NLTK or spaCy: For preprocessing textual features like Customer Feedback.

**Documentation and Reporting**

- Markdown: For documenting progress in Jupyter Notebooks.
- PowerPoint or Google Slides: For creating presentations summarizing insights.
- Excel: For sharing processed datasets or results with stakeholders.

**Deployment (Optional)**

Streamlit: For building a simple user interface to interact with the model

**P.S. while the deployment is optional, imagine the smile on your line manager's face when you go the extra mile to give them they could use in real-time, you just might get promoted in the next recruiting season.**

**NOTE:**

- You are a data scientist and SecureLife Insurance Co. has entrusted their ability to stand out in the market based on your capacity to do a good job. In light if this, approach this project with that mindset.

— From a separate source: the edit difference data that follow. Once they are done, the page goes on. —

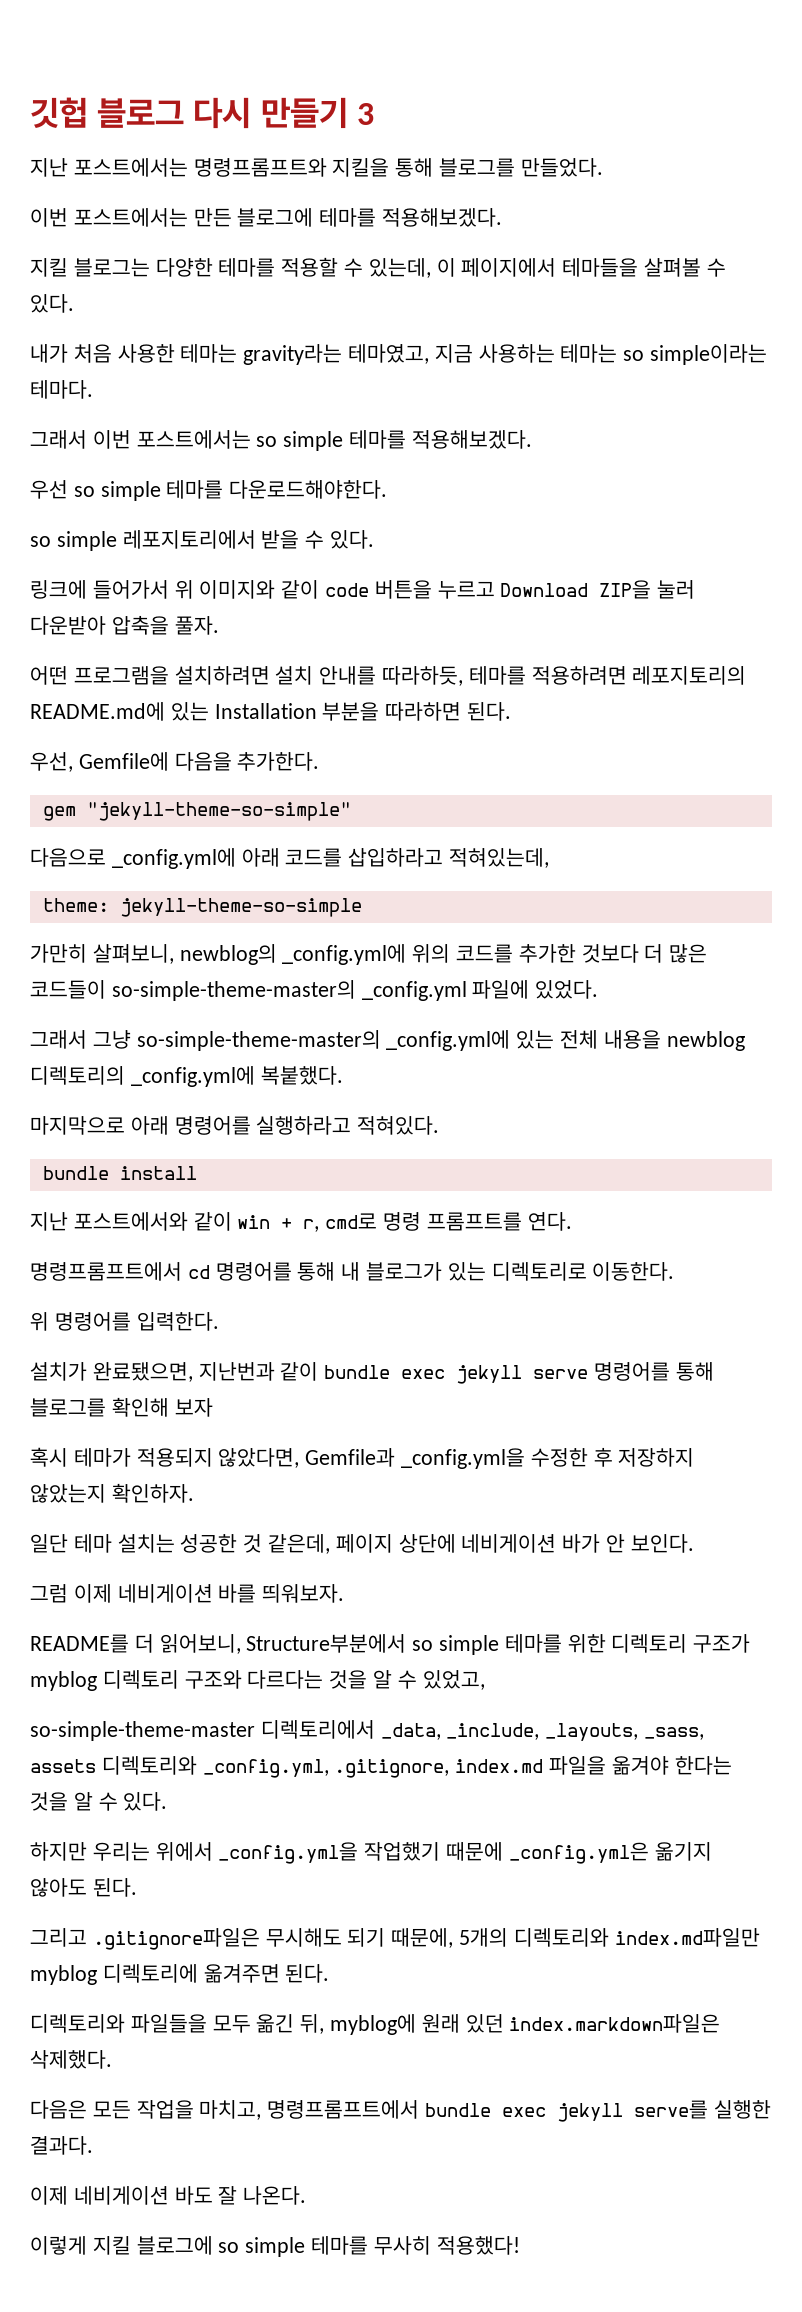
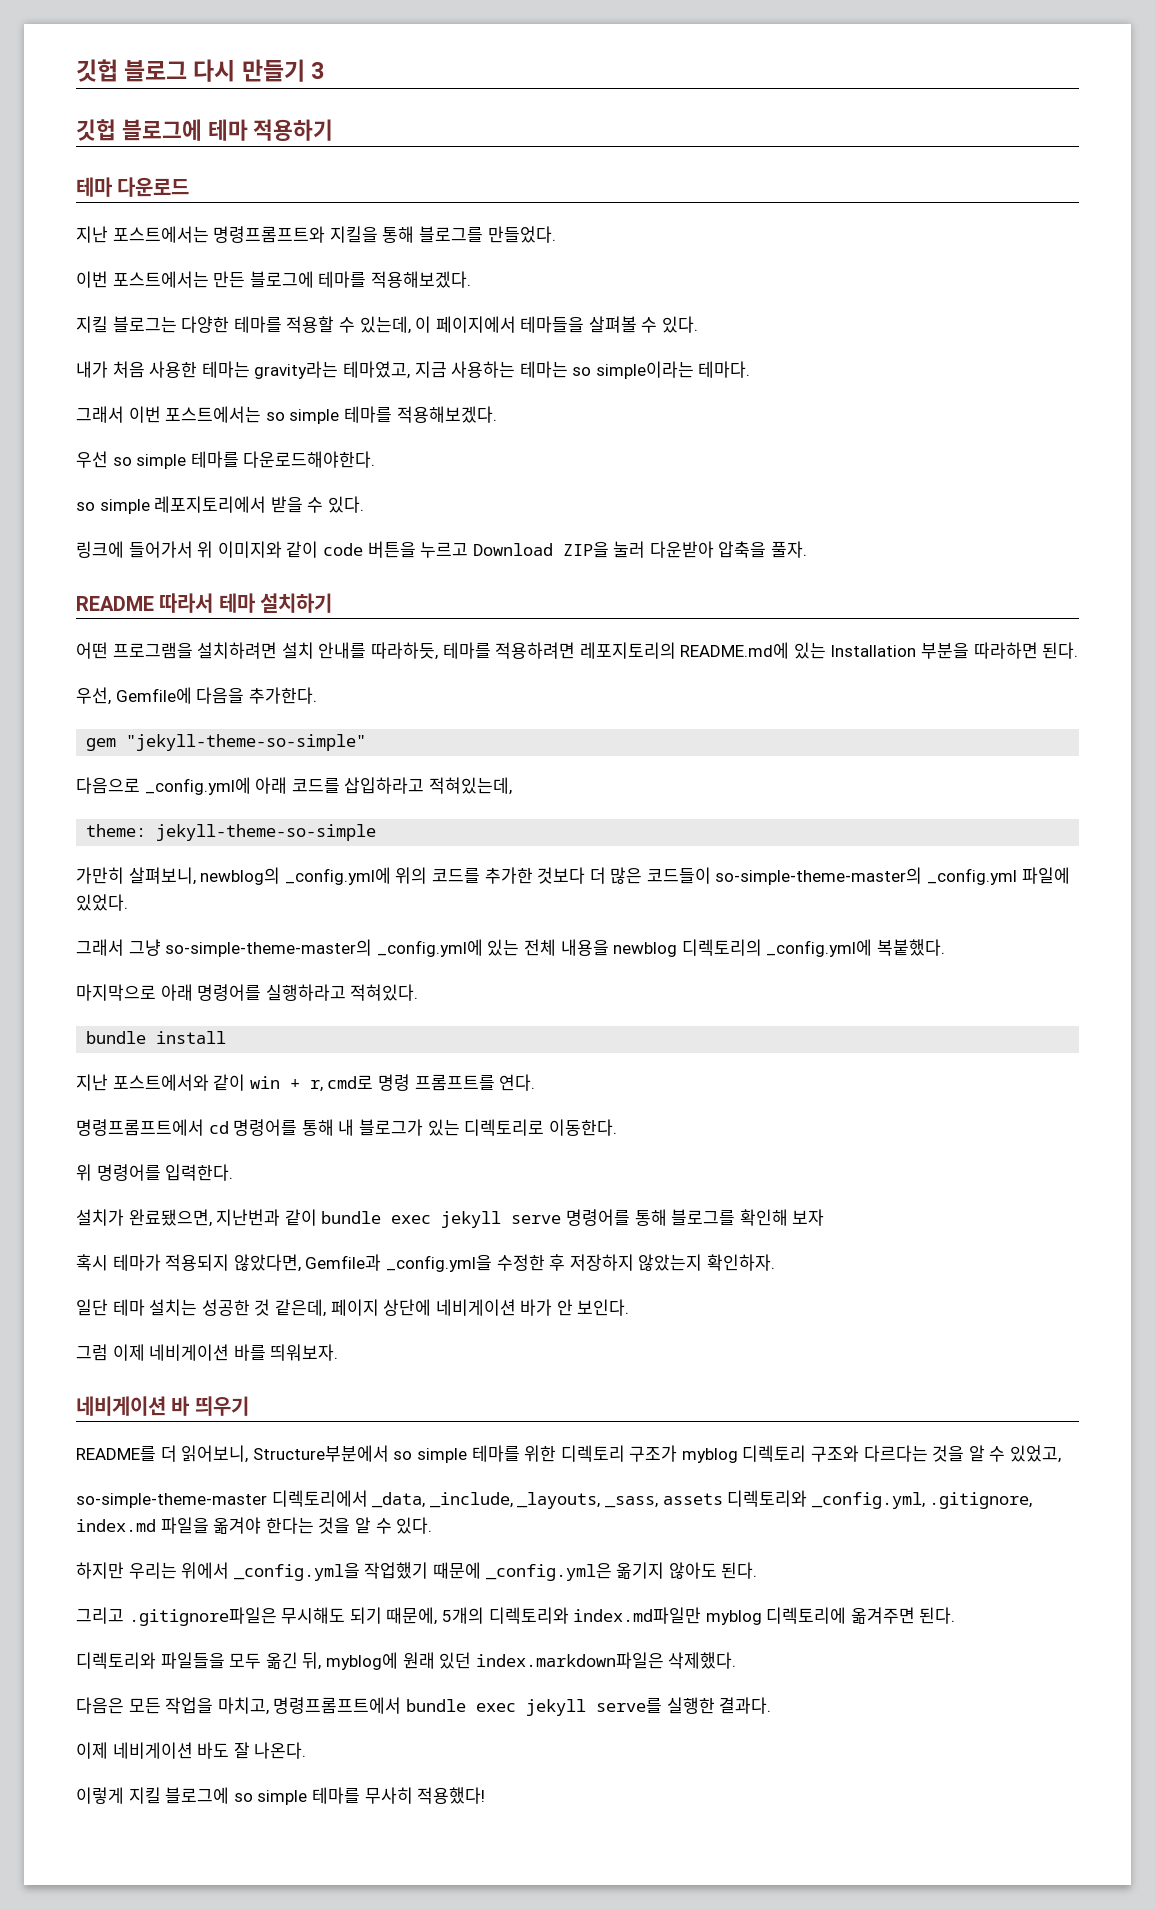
(374, 114) none -> [76,119,334,141] [76,177,190,197] // 깃헙 블로그에 테마 적용하기 // 테마 다운로드
(219, 625) none -> [76,593,333,613] // README 따라서 테마 설치하기
(345, 1593) none -> [76,1396,249,1416] // 네비게이션 바 띄우기

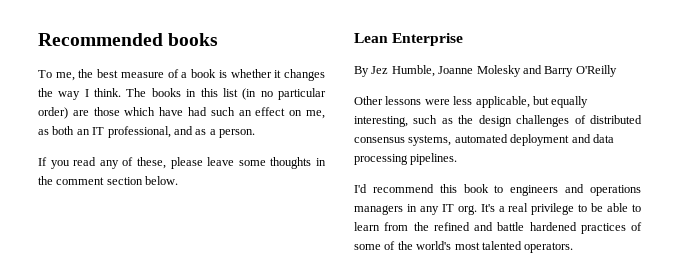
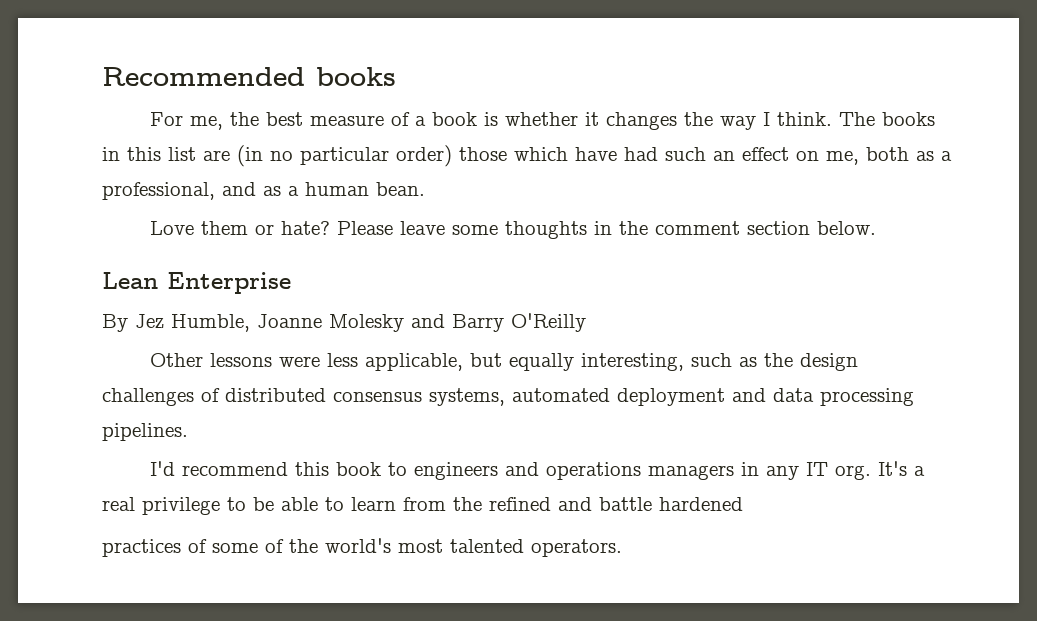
[38,70,52,78] To -> [149,112,183,126] For
(238, 92) none -> [203,150,230,161] are
[72,110,89,116] are -> (452, 156) none
[38,126,255,138] [38,157,203,169] as both an IT professional, and as a person. // If you read any of these, please -> [866,147,952,161] [102,182,425,200] [149,221,393,235] both as a professional, and as a human bean. // Love them or hate? Please
(577, 226) none -> (743, 504) //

- Part of your role as a data scientist is to stay on top of the ever evolving trends in the data space and as such be ready to conduct thorough research, pick up new tools and techniques along the way to deliver an excellent job. It is your job to ask clarifying questions, scour the internet to gain more domain knowlege and build knowledge and technical expertise in new tools.

- Due to the time-sensitive nature of this project, your line manager has given you only **7 weeks to turn up your report and deliverables.** Get on with quickly and goodluck!